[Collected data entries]

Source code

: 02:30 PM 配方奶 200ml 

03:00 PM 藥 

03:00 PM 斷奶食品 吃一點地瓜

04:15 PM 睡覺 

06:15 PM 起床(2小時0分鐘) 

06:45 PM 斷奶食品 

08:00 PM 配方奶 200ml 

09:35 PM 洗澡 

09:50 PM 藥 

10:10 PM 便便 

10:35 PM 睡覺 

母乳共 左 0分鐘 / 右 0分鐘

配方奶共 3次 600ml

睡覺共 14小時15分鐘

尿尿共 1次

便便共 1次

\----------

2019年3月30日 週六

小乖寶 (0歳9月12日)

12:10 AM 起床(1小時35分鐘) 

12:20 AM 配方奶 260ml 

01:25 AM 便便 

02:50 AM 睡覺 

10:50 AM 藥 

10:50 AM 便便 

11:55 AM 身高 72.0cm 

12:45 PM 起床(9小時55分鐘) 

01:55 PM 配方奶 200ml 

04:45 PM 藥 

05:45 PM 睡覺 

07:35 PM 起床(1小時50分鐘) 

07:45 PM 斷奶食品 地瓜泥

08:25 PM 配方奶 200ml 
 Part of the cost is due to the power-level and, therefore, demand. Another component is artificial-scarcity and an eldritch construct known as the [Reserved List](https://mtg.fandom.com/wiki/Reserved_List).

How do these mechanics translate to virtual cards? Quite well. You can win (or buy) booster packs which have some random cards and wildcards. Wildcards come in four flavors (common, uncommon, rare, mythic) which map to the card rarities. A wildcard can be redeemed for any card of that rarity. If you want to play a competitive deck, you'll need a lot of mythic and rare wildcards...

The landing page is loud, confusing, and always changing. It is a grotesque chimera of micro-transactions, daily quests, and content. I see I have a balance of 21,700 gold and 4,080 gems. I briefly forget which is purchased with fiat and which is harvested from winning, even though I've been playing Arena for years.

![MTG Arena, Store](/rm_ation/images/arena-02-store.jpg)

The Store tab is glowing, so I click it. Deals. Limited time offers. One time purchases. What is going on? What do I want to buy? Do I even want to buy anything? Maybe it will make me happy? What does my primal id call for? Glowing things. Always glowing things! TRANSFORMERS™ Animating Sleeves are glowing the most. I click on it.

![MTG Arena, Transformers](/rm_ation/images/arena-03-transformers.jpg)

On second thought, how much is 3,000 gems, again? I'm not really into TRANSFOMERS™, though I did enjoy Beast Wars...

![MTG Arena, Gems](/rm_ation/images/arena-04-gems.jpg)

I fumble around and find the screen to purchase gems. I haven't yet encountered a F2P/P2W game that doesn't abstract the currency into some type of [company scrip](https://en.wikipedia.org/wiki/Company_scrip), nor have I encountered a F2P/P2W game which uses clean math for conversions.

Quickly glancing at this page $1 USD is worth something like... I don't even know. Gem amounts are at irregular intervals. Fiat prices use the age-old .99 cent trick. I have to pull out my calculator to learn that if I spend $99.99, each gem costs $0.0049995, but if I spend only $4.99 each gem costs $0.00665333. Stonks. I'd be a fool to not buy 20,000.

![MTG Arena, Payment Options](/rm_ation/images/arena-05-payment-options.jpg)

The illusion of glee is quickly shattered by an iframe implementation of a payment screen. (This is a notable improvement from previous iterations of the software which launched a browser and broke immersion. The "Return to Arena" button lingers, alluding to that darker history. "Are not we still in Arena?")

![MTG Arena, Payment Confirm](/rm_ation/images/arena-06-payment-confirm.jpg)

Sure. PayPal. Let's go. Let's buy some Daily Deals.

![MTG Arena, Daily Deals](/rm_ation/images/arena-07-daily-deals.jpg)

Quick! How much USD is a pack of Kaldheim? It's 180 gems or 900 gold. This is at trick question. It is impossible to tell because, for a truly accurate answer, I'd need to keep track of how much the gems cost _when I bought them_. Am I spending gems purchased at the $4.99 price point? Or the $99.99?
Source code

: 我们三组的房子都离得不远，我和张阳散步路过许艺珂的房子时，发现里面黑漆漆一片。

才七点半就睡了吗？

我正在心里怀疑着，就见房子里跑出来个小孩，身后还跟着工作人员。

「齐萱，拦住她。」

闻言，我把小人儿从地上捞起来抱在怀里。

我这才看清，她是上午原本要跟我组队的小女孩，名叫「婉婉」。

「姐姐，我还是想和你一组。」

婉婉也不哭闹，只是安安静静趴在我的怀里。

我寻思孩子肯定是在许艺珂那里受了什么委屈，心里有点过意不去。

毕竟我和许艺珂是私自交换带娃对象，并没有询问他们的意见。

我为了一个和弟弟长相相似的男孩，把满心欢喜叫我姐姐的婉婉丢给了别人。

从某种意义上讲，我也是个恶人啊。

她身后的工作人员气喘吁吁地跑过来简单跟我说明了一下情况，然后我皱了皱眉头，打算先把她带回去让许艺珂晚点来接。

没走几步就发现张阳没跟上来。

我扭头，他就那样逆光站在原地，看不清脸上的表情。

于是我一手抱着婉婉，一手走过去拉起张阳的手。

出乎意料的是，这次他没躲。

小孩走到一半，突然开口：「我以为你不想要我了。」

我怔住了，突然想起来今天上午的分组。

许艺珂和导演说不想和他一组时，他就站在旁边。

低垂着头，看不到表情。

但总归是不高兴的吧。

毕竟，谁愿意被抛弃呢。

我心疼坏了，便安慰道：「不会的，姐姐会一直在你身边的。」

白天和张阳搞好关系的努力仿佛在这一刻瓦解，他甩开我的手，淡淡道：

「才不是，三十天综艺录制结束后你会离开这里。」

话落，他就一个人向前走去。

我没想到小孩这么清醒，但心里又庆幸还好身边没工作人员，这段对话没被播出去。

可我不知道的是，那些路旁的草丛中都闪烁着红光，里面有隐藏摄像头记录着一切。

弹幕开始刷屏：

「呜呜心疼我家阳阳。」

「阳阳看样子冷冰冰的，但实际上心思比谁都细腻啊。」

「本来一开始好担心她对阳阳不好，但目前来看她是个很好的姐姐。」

● **Task statement**
Beginning at the first line of the data above, retype each line until you reach the line containing "12:10 AM 起床(1小時35分鐘)", and include that one too. Add nothing else.

● **Solution to the exercise**
Source code

: 02:30 PM 配方奶 200ml 

03:00 PM 藥 

03:00 PM 斷奶食品 吃一點地瓜

04:15 PM 睡覺 

06:15 PM 起床(2小時0分鐘) 

06:45 PM 斷奶食品 

08:00 PM 配方奶 200ml 

09:35 PM 洗澡 

09:50 PM 藥 

10:10 PM 便便 

10:35 PM 睡覺 

母乳共 左 0分鐘 / 右 0分鐘

配方奶共 3次 600ml

睡覺共 14小時15分鐘

尿尿共 1次

便便共 1次

\----------

2019年3月30日 週六

小乖寶 (0歳9月12日)

12:10 AM 起床(1小時35分鐘) 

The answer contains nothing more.